"He died instantly..."

Dec 14, 2005 01:24

Last night the day before his birthday, my brother was killed in a car accident. He and his "friends" were joyriding in a stolen car. As of right now he was the only one who died. One boy is in surgery and the other came from it with only a few scratches and bruises. Another boy apparently jumped out of the car.
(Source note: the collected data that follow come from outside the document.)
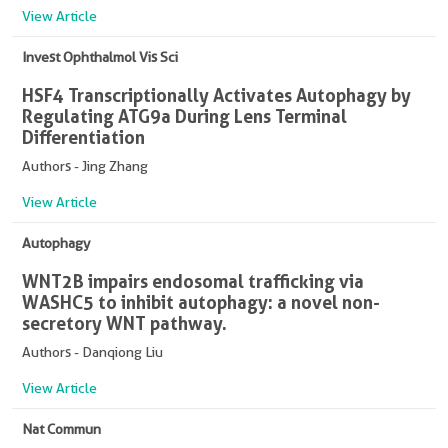
View Article
Invest Ophthalmol Vis Sci
HSF4 Transcriptionally Activates Autophagy by
Regulating ATG9a During Lens Terminal
Differentiation
Authors - Jing Zhang
View Article
Autophagy
WNT2B impairs endosomal trafficking via
WASHC5 to inhibit autophagy: a novel non-
secretory WNT pathway.
Authors - Danqiong Liu
View Article
Nat Commun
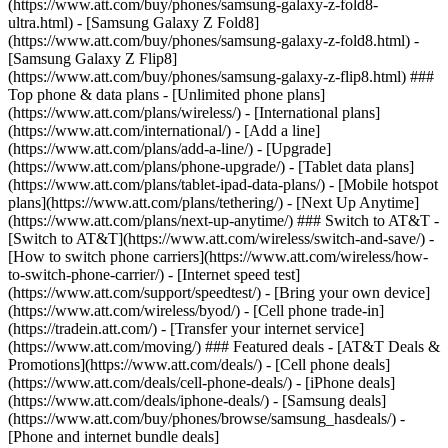
(https://www.att.com/buy/phones/samsung-galaxy-z-fold8-
ultra.html) - [Samsung Galaxy Z Fold8]
(https://www.att.com/buy/phones/samsung-galaxy-z-fold8.html) -
[Samsung Galaxy Z Flip8]
(https://www.att.com/buy/phones/samsung-galaxy-z-flip8.html) ###
Top phone & data plans - [Unlimited phone plans]
(https://www.att.com/plans/wireless/) - [International plans]
(https://www.att.com/international/) - [Add a line]
(https://www.att.com/plans/add-a-line/) - [Upgrade]
(https://www.att.com/plans/phone-upgrade/) - [Tablet data plans]
(https://www.att.com/plans/tablet-ipad-data-plans/) - [Mobile hotspot
plans](https://www.att.com/plans/tethering/) - [Next Up Anytime]
(https://www.att.com/plans/next-up-anytime/) ### Switch to AT&T -
[Switch to AT&T](https://www.att.com/wireless/switch-and-save/) -
[How to switch phone carriers](https://www.att.com/wireless/how-
to-switch-phone-carrier/) - [Internet speed test]
(https://www.att.com/support/speedtest/) - [Bring your own device]
(https://www.att.com/wireless/byod/) - [Cell phone trade-in]
(https://tradein.att.com/) - [Transfer your internet service]
(https://www.att.com/moving/) ### Featured deals - [AT&T Deals &
Promotions](https://www.att.com/deals/) - [Cell phone deals]
(https://www.att.com/deals/cell-phone-deals/) - [iPhone deals]
(https://www.att.com/deals/iphone-deals/) - [Samsung deals]
(https://www.att.com/buy/phones/browse/samsung_hasdeals/) -
[Phone and internet bundle deals]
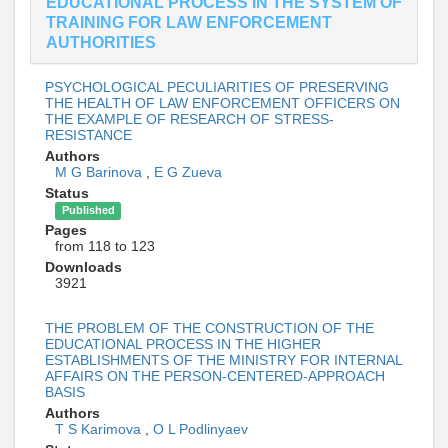
EDUCATIONAL PROCESS IN THE SYSTEM OF
TRAINING FOR LAW ENFORCEMENT
AUTHORITIES
PSYCHOLOGICAL PECULIARITIES OF PRESERVING
THE HEALTH OF LAW ENFORCEMENT OFFICERS ON
THE EXAMPLE OF RESEARCH OF STRESS-
RESISTANCE
Authors
M G Barinova
,
E G Zueva
Status
Published
Pages
from 118 to 123
Downloads
3921
THE PROBLEM OF THE CONSTRUCTION OF THE
EDUCATIONAL PROCESS IN THE HIGHER
ESTABLISHMENTS OF THE MINISTRY FOR INTERNAL
AFFAIRS ON THE PERSON-CENTERED-APPROACH
BASIS
Authors
T S Karimova
,
O L Podlinyaev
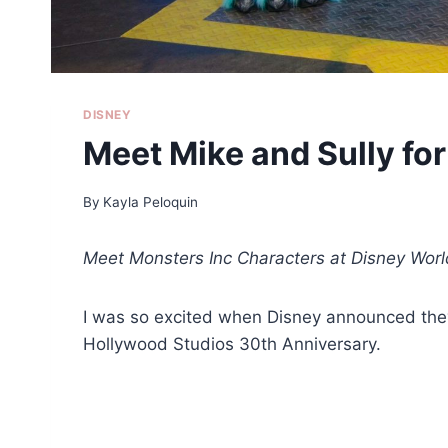
DISNEY
Meet Mike and Sully fo
By
Kayla Peloquin
Meet Monsters Inc Characters at Disney Wo
I was so excited when Disney announced they 
Hollywood Studios 30th Anniversary.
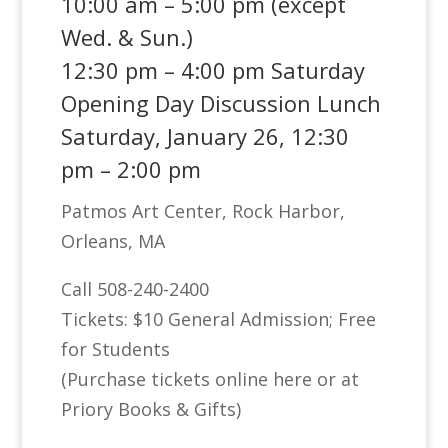
10:00 am – 5:00 pm (except
Wed. & Sun.)
12:30 pm – 4:00 pm Saturday
Opening Day Discussion Lunch
Saturday, January 26, 12:30
pm – 2:00 pm
Patmos Art Center, Rock Harbor,
Orleans, MA
Call 508-240-2400
Tickets: $10 General Admission; Free
for Students
(Purchase tickets online here or at
Priory Books & Gifts)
I have complained about my siblings since before I can remember but never have I wished for them to die, especially over some stupid shit that could have been prevented. He would have turned 15 today. No matter what he had done before, he could have changed his fate if he had just listened to the advice so many people had given him.

WHen I heard there had been an accident, i could only think of horrible terrible things, but death was never the outcome. When the officer told us i was numb, my grama, aunt and cousin couldnt stop crying and i was silence, abosorbing it all in, asking the questions. I couldnt cry, it was taked back to the day I found out my mother died and then the day my great-grama died. I could justify their deaths but not his. I needed someone to talk to but it was after 12 when i got homa and my grama was trying to check on the other boys who were in the car. I couldnt cry, not until I talked/IMed some I felt totally safe with. I love my family but with my friends, there seems to be an unpenitrable comfort that allows me feel what i want to feel and be who i want to be.